Le concerné, qui a été condamné en 2007 à trois ans de prison ferme, a reconnu avoir retiré « les intérêts estimés à plus de 500 millions de dinars de l’argent des travailleurs de la BEA vers l’agence de Khalifa d’El Harrach sur sollicitation de l’ex-directeur Aziz Djamel ».
Il a par ailleurs reconnu avoir bénéficié de 4 billets gratuits de Khalifa Airways qui lui ont été offerts par Aziz Djamel suite aux dépôts des intérêts. « Je les ai remboursés au dernier centime. J’ai payé 168 000 dinars au liquidateur de la caisse principale de Khalifa Bank ! ».
Le quatrième témoin a être entendu est Menad Mustapha qui a occupé le poste d’ex-directeur financier au sein de la CNAS. Il a avoué avoir déposé des sommes importantes à la caisse principale de Khalifa pour la simple raison que le taux d’intérêt était plus intéressant que celui des banques étatiques.
L’intéressé qui a été, rappelons-le, condamné à trois ans de prison ferme lors de son premier jugement en 2007, a par ailleurs reconnu avoir bénéficié d’une carte de soins au centre de thalassothérapie de Sidi Fredj et d’une autre de Khalifa Airways.
Il a tenu à préciser qu’il est le frère de l’ex-joueur international Djamel Menad et qu’il ouvrait droit bénéficie de ces avantages !
Le cinquième témoin est l’ancien directeur général de la CASNOS, Boubattra Hacène, qui a écopé de quatre ans de prison ferme pour s’être rendu coupable en 2007 de plusieurs chefs d’inculpation, notamment abus d’autorité et corruption. Il a reconnu avoir déposé pas moins de 1 000 milliards de centimes en 2001 sur décision du conseil d’administration et le ministère de tutelle était au courant de ces dépôts.
Le sixième témoin auditionné par le juge est Benyoucef yousfi, l’ex-inspecteur général au sein de Khalifa Bank, qui a reconnu avoir bénéficié d’un prêt social de 150 millions de centimes qu’il a remboursé totalement, car on lui retenait cinq millions de centimes mensuellement de son salaire. Il percevait 70 000 dinars.

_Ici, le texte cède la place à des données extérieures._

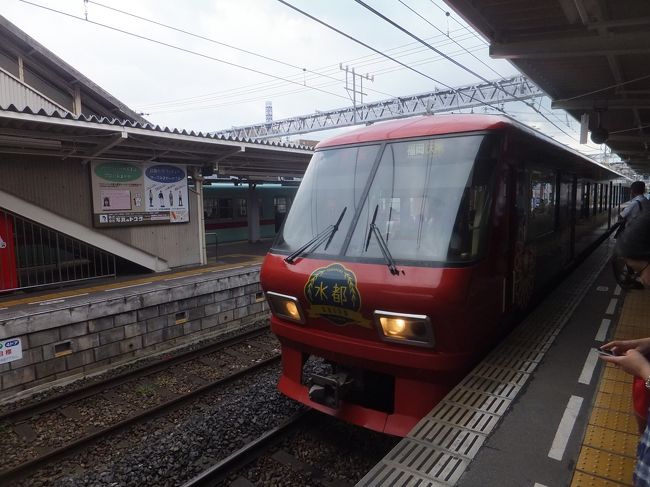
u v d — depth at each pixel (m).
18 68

Il n’a pas manqué de déclarer au président qu’il avait relevé plusieurs anomalies et carences dans la gestion interne des finances de la caisse principale de Khalifa Bank et que suite à cela, il a été muté vers Khalifa Airways et Kebbache Ghazi, l’oncle d’Abdelmoumène Khalifa, l’a sommé de cesser d’établir des rapports dans ce sens car cela pourrait porter atteinte à l’image pas seulement de la banque, mais surtout du groupe Khalifa.
Il convient de signaler que le président en charge de l’affaire procédera aujourd’hui à l’audition de Mohamed Djellab, l’ancien ministre des Finances de l’équipe gouvernementale d’Abdelmalek Sellal, qui a occupé le poste d’administrateur à de la caisse principale de Khalifa Bank.
Alors que l’audience de demain sera consacrée à l’audition de Mohamed Laksaci, le gouverneur de la Banque d’Algérie, et de son adjoint Touati qui a été accusé par Abdelmoumene Rafik Khalifa d’avoir porté un énorme préjudice à la Banque Khalifa.